Les scouts musulmans commencent à chanter « Min Djibalina » repris par la foule :
Du haut de nos montagnes s’élève la voix des hommes libres
Elle nous appelle au combat pour l’Istiqlal (l’Indépendance)
L’Istiqlal pour notre patrie (watania)
Notre sacrifice pour la patrie est plus important que la vie
Biladi), Biladi ( Mon pays, mon pays), je n’aime que toi.

Des pancartes apparaissent : Libérez les prisonniers politiques, Nous voulons être vos égaux A bas le colonialisme. Vive l’Algérie libre et indépendante .Un scout arbore le drapeau vert et rouge de l’Etoile-Nord africaine interdit par le pouvoir colonial. Le porteur du drapeau, Saal Bouzid-26 ans- s’écroule, touché à mort par le tir des forces de répression.

La violence armée continue de se développer. Des Européens seront lynchés .Un processus d’assassinats se développe à Sétif et aux environs de la ville. Le massacre durera huit jours .Il se passe la même chose autour de Kherrata et de Guelma. Une vaste opération de ratissage est menée : dans certains douars, il ne reste personne. Ce sont des journalistes américains qui constateront les massacres : des files de fellahs sont entrainées hors de leurs douars et fusillés. Ils découvriront des fosses communes remplies à ras bord de cadavres. Des commandos d’Européens participent, comme l’armée coloniale , à la répression.

Manifs et massacres autour de Sétif, Kherrata et Guelma

Une vague d’arrestations est opérées à l’encontre des Algériens considérés comme militants, sympathisants du mouvement national ou suspects. Tous les dirigeants des partis nationalistes sont arrêtés. Le nombre de morts pour les massacres avait été évalué par le mouvement national à 45 000. Une évaluation proche-30 000 environ- a été faite à partir des documents des journalistes américains et de diverses études. C’est un chiffre considérable si on considère la population concernée.
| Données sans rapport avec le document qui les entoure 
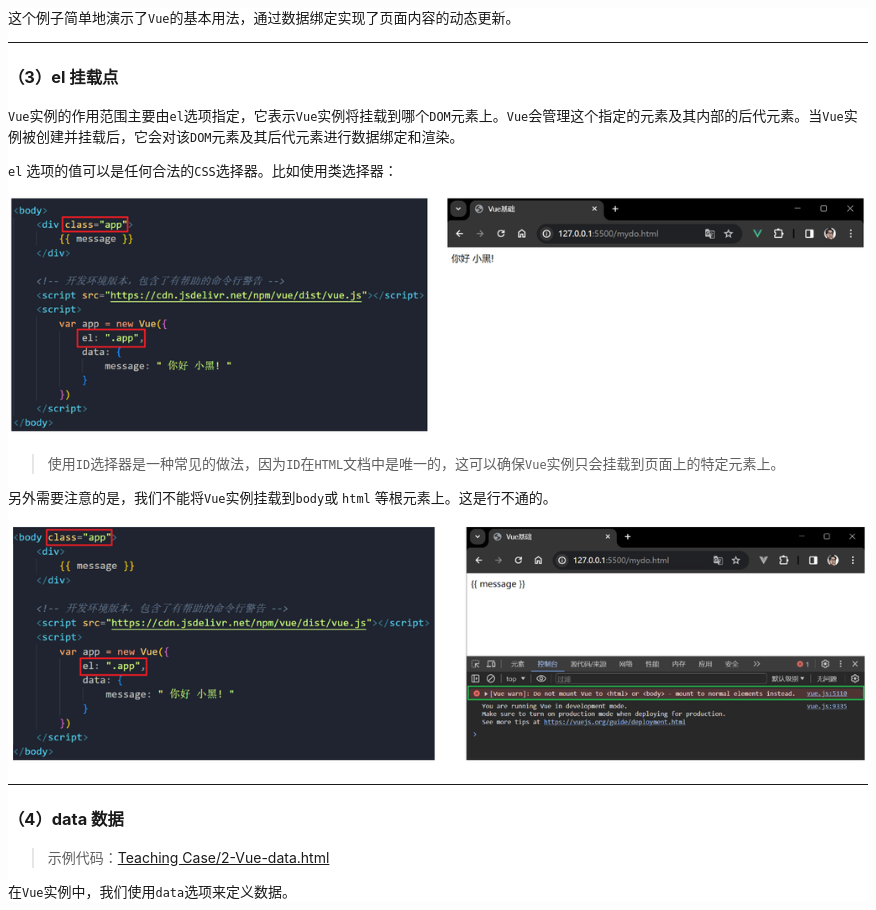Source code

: 这个例子简单地演示了`Vue`的基本用法，通过数据绑定实现了页面内容的动态更新。

---


### （3）el 挂载点

`Vue`实例的作用范围主要由`el`选项指定，它表示`Vue`实例将挂载到哪个`DOM`元素上。`Vue`会管理这个指定的元素及其内部的后代元素。当`Vue`实例被创建并挂载后，它会对该`DOM`元素及其后代元素进行数据绑定和渲染。

`el` 选项的值可以是任何合法的`CSS`选择器。比如使用类选择器：

![image-20231215173234501](images/README/image-20231215173234501.png)

> 使用`ID`选择器是一种常见的做法，因为`ID`在`HTML`文档中是唯一的，这可以确保`Vue`实例只会挂载到页面上的特定元素上。

另外需要注意的是，我们不能将`Vue`实例挂载到`body`或 `html` 等根元素上。这是行不通的。

![image-20231215173249444](images/README/image-20231215173249444.png)


---



### （4）data 数据

> 示例代码：[Teaching Case/2-Vue-data.html](https://github.com/zheng-yi-yi/VueQuickStart/blob/main/Teaching%20Case/2-Vue-data.html)

在`Vue`实例中，我们使用`data`选项来定义数据。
Les Algériens qui avaient lutté en Italie ou en Alsace font une découverte terrible en rentrant au pays : les fusillés de Guelma, les fosses communes et les récits des femmes et des vieux. Beaucoup de militants sont découragés. Certains réagissent très vite : un jeune homme, fils de caïd, Krim Belkacem monte au djebel et recrute 1700 militants amazigh dont 500 combattants potentiels. D’autres comprennent qu’ils n’ont rien à attendre de prétendues réformes jamais appliquées ou de soi-disant élections truquées. Ils estiment que seule l’insurrection armée permettra d’atteindre l’indépendance. Citons Ben Bella qui a lutté à Monte Casino en Italie et où deux de ses frères sont morts dans l’assaut de la position: promo : adjudant ; ou Oumrane : promo sergent ; ou encore Boudiaf : promo : adjudant. On voit à quel point les promos de ces combattants étaient modestes…

Il faudra longtemps pour que ces hommes rencontrent d’autres militants radicaux du mouvement national. Les débats dureront dix ans. Il faudra attendre les années 50 pour que se dessine une perspective de lutte armée, la préparation de celle-ci sur le plan politique et organisationnel .Et le premier novembre 1954, le Hizb as Sawra, le Parti de la Révolution, dénommé alors FLN lancera l’insurrection armée.